In the Cliff’s Shadow, A Recession May Be Taking Root
Policy + Politics

In the Cliff’s Shadow, A Recession May Be Taking Root

iStockphoto/The Fiscal Times

Washington is focused on the fiscal cliff and the budget deficit, but by many measures the economy remains on life support, hooked up to a government-fed IV drip.

Most economists predict another year of wrenchingly slow growth, but a few observe the roots of a recession already taking hold. That creates the distinct possibility that a fiscal cliff deal hammered out by President Obama and House Speaker John Boehner would provide little help for an economy that’s been struggling since July—well before the current crisis screamed onto the public radar.

Concerns about the economy have been great enough that Obama requested $200 billion worth of stimulus funds as part of any agreement, an ask that was met with withering criticism by GOP lawmakers intent on reducing the debt. The president would like to continue the payroll tax cut and extended unemployment benefits for another year, in addition to $50 billion for infrastructure. And there’s a practical explanation for it, considering these troubling indicators that point toward a possible recession.

Take-home pay averaged $32,686 in the third quarter of 2012, a slight $25 drop from where it was previously, according to the Bureau of Economic Analysis. That matters since about two-thirds of the gross domestic product flows from consumer spending.  Industrial production and the use of manufacturing capacity have also slid during the same period, according to the Federal Reserve.

“If you look at the size of the simultaneous declines in industrial production and personal income since July, that combination has never occurred outside a recessionary context in over half a century – but it’s occurred in every recession,” Lakshman Achuthan, co-founder of the Economic Cycle Research Institute, wrote in a Friday blog post. “This leads us to conclude that we are most likely already in a recession that began around mid-2012.”

Achuthan notes that the economy doesn’t need a major shock like the fiscal cliff in order to nosedive. The United States was nine months into the previous recession when the markets melted down with the collapse of Lehman Brothers in September, 2008.

Investment manager John Hussman surveyed the indicators and said in his latest weekly commentary, “We continue to believe that the U.S. economy joined a global economic downturn during the third quarter of the year.”

The progressive think tank Demos highlighted the fact that more than a third of the 147,000 jobs added in November came from retail, a standard seasonal bump due to holiday shopping that was initially seen as positive. But a recent Demos study found that full-time stints at major chain stores pay $21,000 a year, pretty much stringing single head-of-household employees along the poverty line.

“All of which is to say that growth itself is increasingly not much of a solution to a weak economy, when so many new jobs are like those in retail,”  David Callahan, a senior fellow at Demos, wrote in a jobs report wrap-up.

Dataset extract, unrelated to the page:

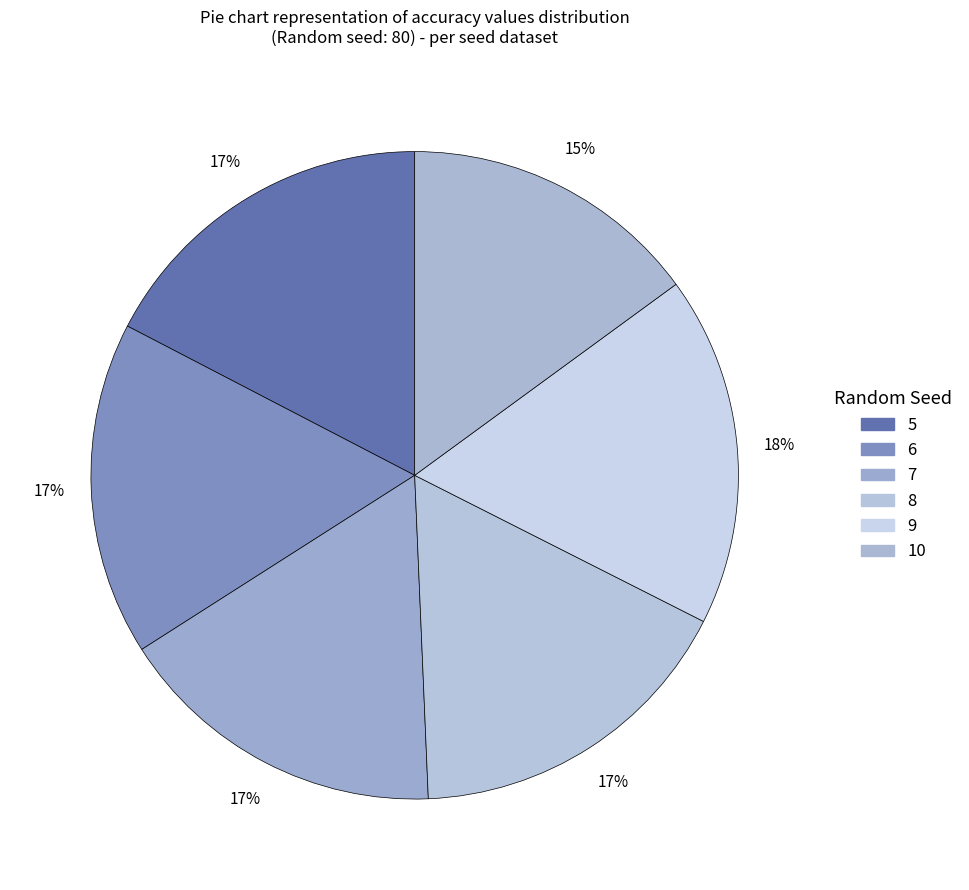

Which category has the biggest portion of the pie?

9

Even if these negative forecasts seem a bit far-fetched—and plenty of economists say they are—the overall picture still appears to be dour.

Macroeconomic Advisers predicts that GDP growth in the final three months of 2012 will be just 0.5 percent. Both Hurricane Sandy and a one-time decline in defense spending have subtracted from an economy that would otherwise be improving at a 2 percent to 2.5 percent clip. That’s much better, but still dreary by most standards.

Wall Street royalty like Goldman Sachs CEO Lloyd Blankfein claim that fears of a fiscal disaster—a $500 billion-plus mix of automatic tax hikes and spending cuts slated for 2013—have shackled the economy. The kind of bargain would cause the uncertainty to lift, as the engines of growth roared back to life, CEOs like Blankfein reason in public comments.

But the fundamentals examined by Macroeconomic Advisers say otherwise. The private consulting firm expects growth next year—even with an agreement—to be 2.5 percent. “GDP growth in the vicinity of 2.5 percent next year would imply there is not likely to be much sustained improvement in unemployment for at least a few more quarters,” it said in its most recent weekly commentary.

The usual rule of thumb is that unemployment falls when GDP increases by more than 5 percent. Unemployment fell to its current level of 7.7 percent in part because frustrated workers exited the labor force.

But a deal on the fiscal cliff also poses a threat if it causes government spending to contract by too much and the private sector can’t fill in the gap. The Jerome Levy Forecasting Center recently cautioned in a client note that a recession would ensue if the federal government tightened its deficit by $250 billion—less than half of the full fiscal cliff.

Based in New York, the center anticipates “another year of modest expansion.” It’s closely monitoring trade and one critical component of the economy: non-defense capital goods, which reflect how much confidence companies have in the economy through their orders of new machinery and computers.  New orders for non-defense capital goods, excluding airplanes, have been flat so far this year.

Kevin Feltes, an economist with the forecaster, told The Fiscal Times: “It’s looking about as bad as it ever does, outside of heading into a recession.”